Team member: HungChun Lin, Danlei Qian, Chen Chen
Home Credit B.V. is an international non-bank financial institution founded in 1997 in the Czech Republic and operates in 14 countries and focuses on lending primarily to people with little or no credit history. Home Credit strives to broaden financial inclusion for the unbanked population by providing a positive and safe borrowing experience. In order to predict the repayment ability of their customers, Home Credit held a Kaggle competition to see what sort of models the machine learning community can develop to help them in this task. The objective of this project is to use historical loan application data to predict whether or not an applicant will be able to repay a loan.

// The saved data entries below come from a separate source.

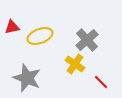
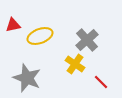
red triangle: moved 1 px right, 2 px up
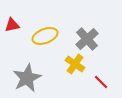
red triangle: moved 1 px left
yellow ellipse: moved 5 px right
gray cross: moved 1 px up
gray star: rotated 24 degrees clockwise
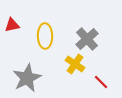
yellow ellipse: rotated 70 degrees counterclockwise
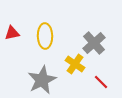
red triangle: moved 8 px down
gray cross: moved 7 px right, 4 px down
gray star: moved 15 px right, 2 px down
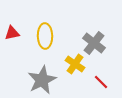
gray cross: rotated 10 degrees counterclockwise
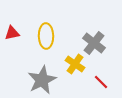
yellow ellipse: moved 1 px right
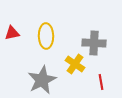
gray cross: rotated 35 degrees counterclockwise
red line: rotated 35 degrees clockwise
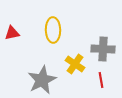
yellow ellipse: moved 7 px right, 6 px up
gray cross: moved 9 px right, 6 px down
red line: moved 2 px up
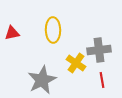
gray cross: moved 4 px left, 1 px down; rotated 10 degrees counterclockwise
yellow cross: moved 1 px right, 1 px up
red line: moved 1 px right
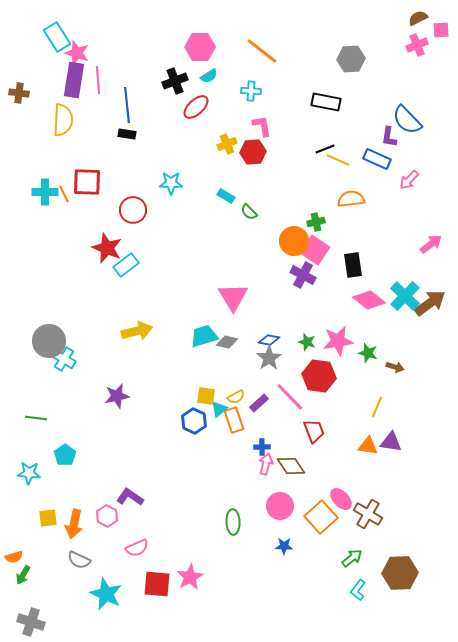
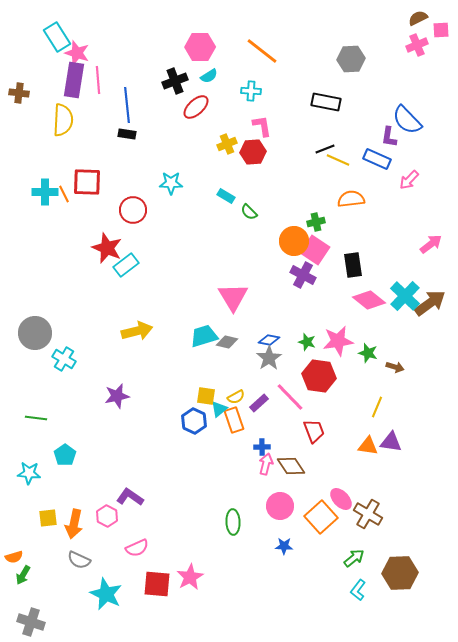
gray circle at (49, 341): moved 14 px left, 8 px up
green arrow at (352, 558): moved 2 px right
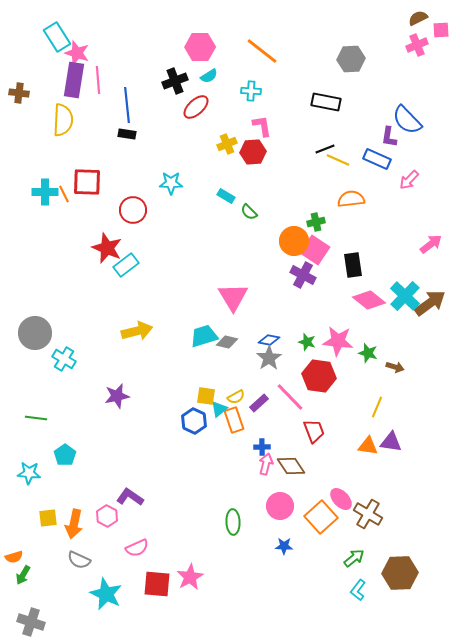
pink star at (338, 341): rotated 16 degrees clockwise
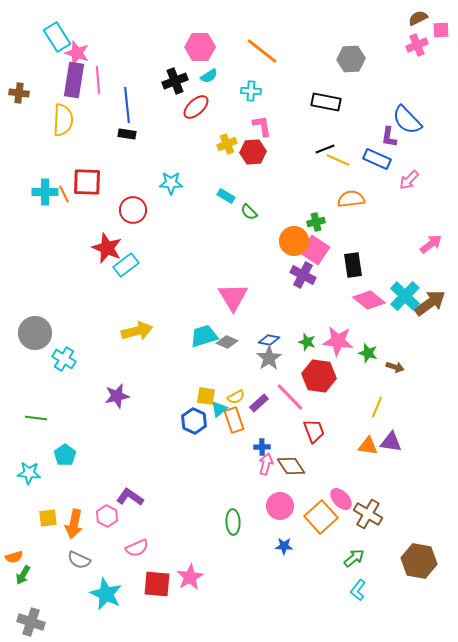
gray diamond at (227, 342): rotated 10 degrees clockwise
brown hexagon at (400, 573): moved 19 px right, 12 px up; rotated 12 degrees clockwise
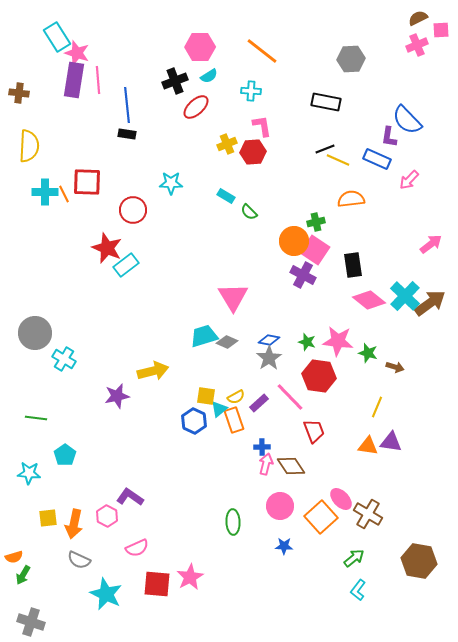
yellow semicircle at (63, 120): moved 34 px left, 26 px down
yellow arrow at (137, 331): moved 16 px right, 40 px down
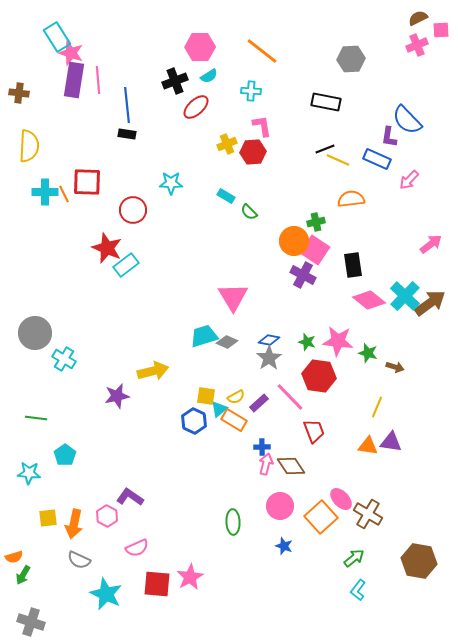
pink star at (77, 53): moved 6 px left
orange rectangle at (234, 420): rotated 40 degrees counterclockwise
blue star at (284, 546): rotated 18 degrees clockwise
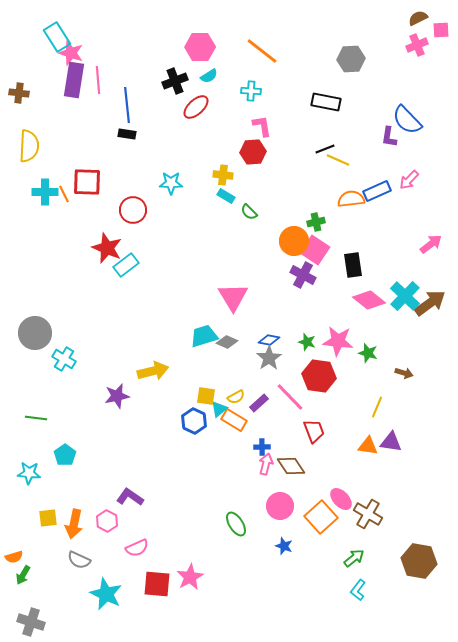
yellow cross at (227, 144): moved 4 px left, 31 px down; rotated 30 degrees clockwise
blue rectangle at (377, 159): moved 32 px down; rotated 48 degrees counterclockwise
brown arrow at (395, 367): moved 9 px right, 6 px down
pink hexagon at (107, 516): moved 5 px down
green ellipse at (233, 522): moved 3 px right, 2 px down; rotated 30 degrees counterclockwise
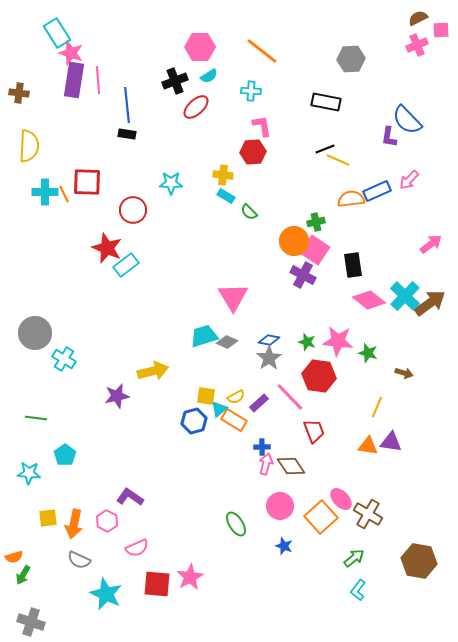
cyan rectangle at (57, 37): moved 4 px up
blue hexagon at (194, 421): rotated 20 degrees clockwise
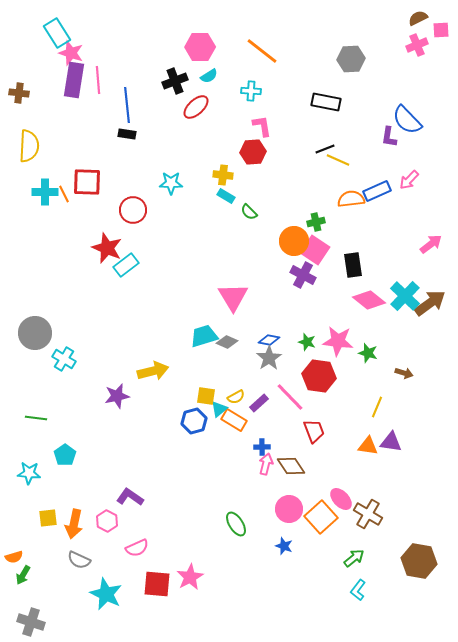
pink circle at (280, 506): moved 9 px right, 3 px down
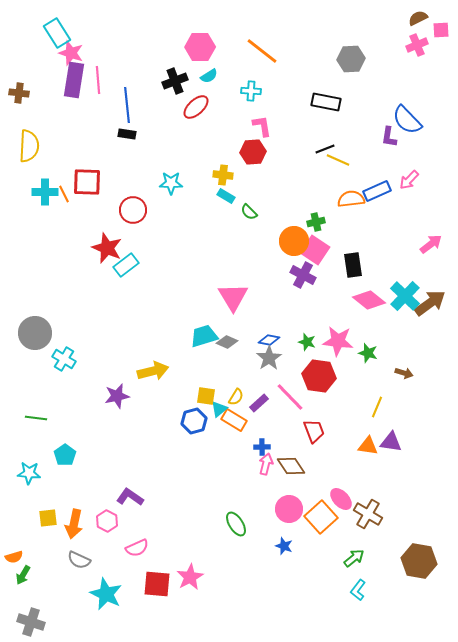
yellow semicircle at (236, 397): rotated 30 degrees counterclockwise
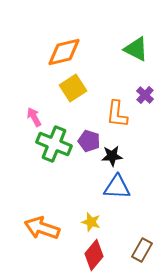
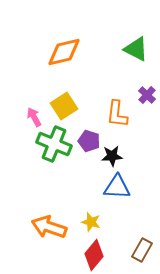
yellow square: moved 9 px left, 18 px down
purple cross: moved 2 px right
orange arrow: moved 7 px right, 1 px up
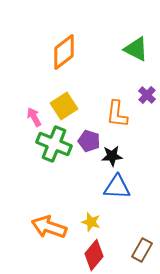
orange diamond: rotated 24 degrees counterclockwise
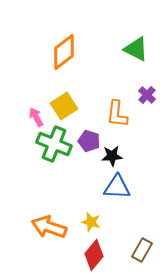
pink arrow: moved 2 px right
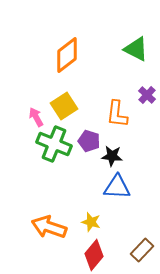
orange diamond: moved 3 px right, 3 px down
black star: rotated 10 degrees clockwise
brown rectangle: rotated 15 degrees clockwise
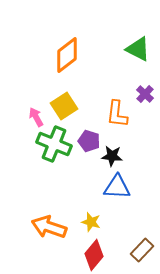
green triangle: moved 2 px right
purple cross: moved 2 px left, 1 px up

In this project, we will explore several models including Classification Models and Regression Models to predict the TARGET variable and Grid Search with combination of Pipeline for hyperparameter tuning.
Data source: https://www.kaggle.com/c/home-credit-default-risk
Since the raw dataset is too complex, we only use a part of the whole dataset - the application_train data(the main data with information about each loan application at Home Credit.) And every loan has its own row and is identified by the feature SK_ID_CURR(which is useless and we will drop it later). The data comes with the TARGET indicating 0: the loan was repaid or 1: the loan was not repaid.
- Python 2.7/3.7
- Seaborn
- Numpy 1.17.2
- Pandas
- matplotlib
In conclusion, we trained 6 models to select the best one to predict whether a applicant can make the repayment of the loan. And we find Logistic regression is the best model to make the prediction. Using Random Forest we find the top important features. Age, income, loan amount applied and loan fraud are key factors to predict whether an applicant can make the loan repayment. For further improvement, we think more precise variable selection before training the model may help with our result.